Substance Abuse and Mental Health Treatment Reforms:

  1. Requires assessment of anyone convicted of a felony for mental health and substance abuse problems. The assessments will provide information for courts to consider in sentencing, and anyone who is found to need treatment will be referred to the Department of Mental Health and Substance Abuse Services. Yet treatment programs inside prisons have been slashed due to budget cuts, and DMHSAS is currently able to serve only about one-third of the Oklahomans who need treatment. We can identify who needs treatment, but little will be accomplished without more resources to provide it.
  2. Increases the eligibility for sentence modification from 12 to 24 months after conviction.  This section is in response to long waiting lists that often make it impossible for offenders to get into treatment programs within 12 months of sentencing. It does not provide any funding to offer more treatment in order to shorten the waiting lists. District attorneys would have to approve any sentence modification after 12 months, which may create a conflict of interest since their role in the justice system is to advocate against defendants. Overseeing a modification could also create more work for the DA’s office compared to reinstating the original sentence.

Law Enforcement Reforms:

  1. Creates the Justice Reinvestment Grant Program. If fully funded, this program would provide about $5 million per year to local law enforcement agencies for new strategies to combat violent crime. It would give preference to initiatives that emphasize use of crime mapping technology, community engagement, and multi-jurisdictional cooperation.

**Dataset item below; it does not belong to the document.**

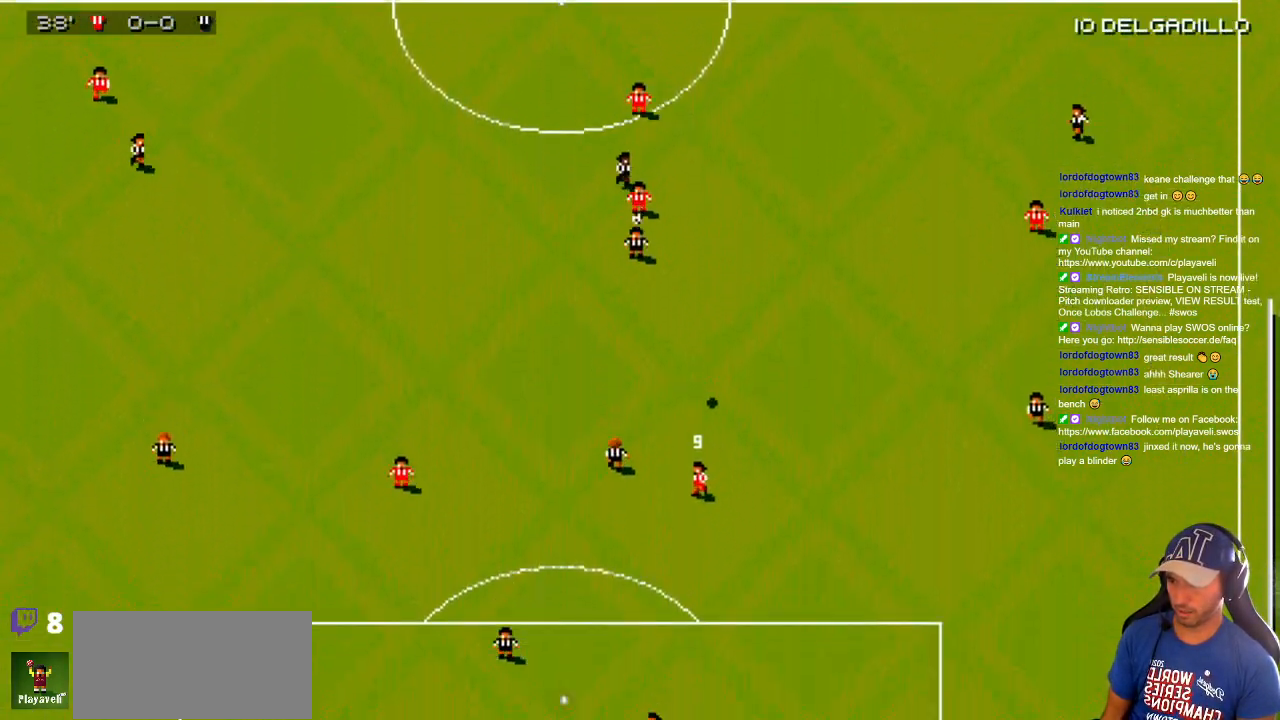
{"buttons": ["DPAD_DOWN"], "events": [[50, "DPAD_DOWN", "up"], [200, "DPAD_DOWN", "down"], [300, "DPAD_LEFT", "up"]]}
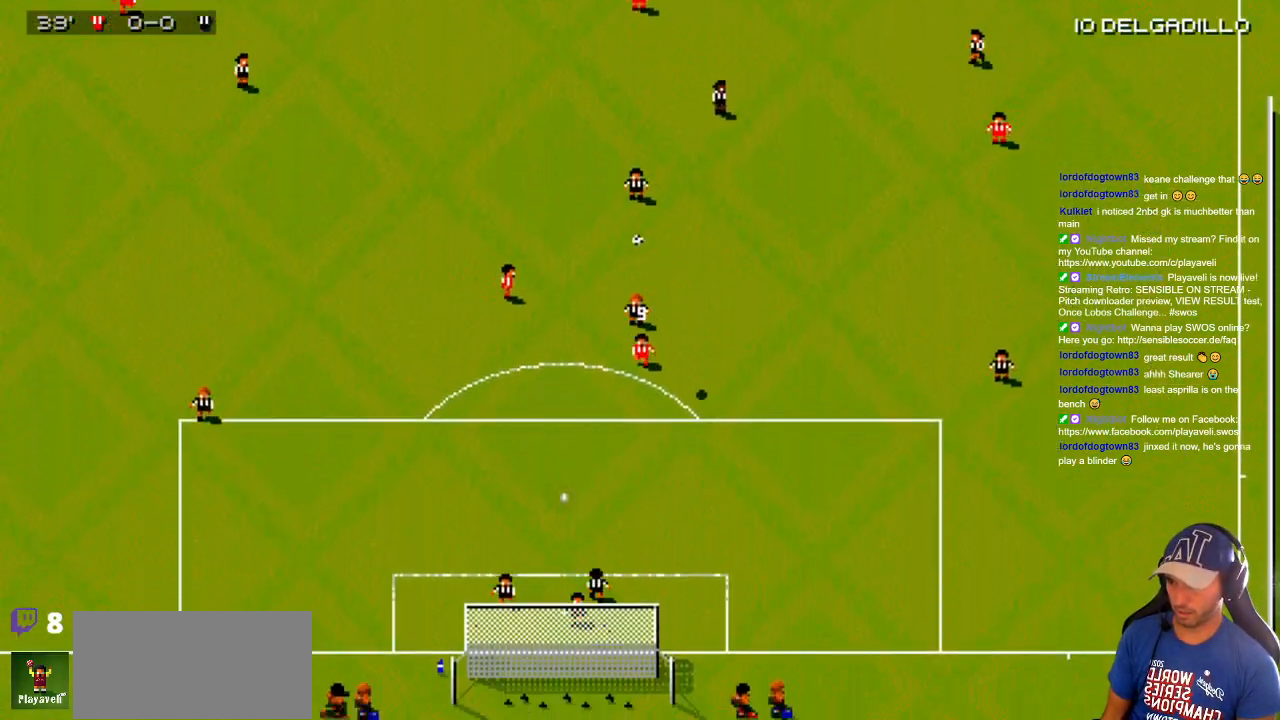
{"buttons": ["DPAD_DOWN"], "events": []}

Oklahoma’s over-incarceration problem is three decades in the making, and there is no easy fix. HB 3052 has some potential to reduce incarceration while improving public safety in our state, but only as part of a larger effort, which includes the entire justice system, mental health and substance abuse treatment programs, and lawmakers who keep up the push for smart reforms.


Gene Perry worked for OK Policy from 2011 to 2019. He is a native Oklahoman and a citizen of the Cherokee Nation. He graduated from the University of Oklahoma with a B.A. in history and an M.A. in journalism.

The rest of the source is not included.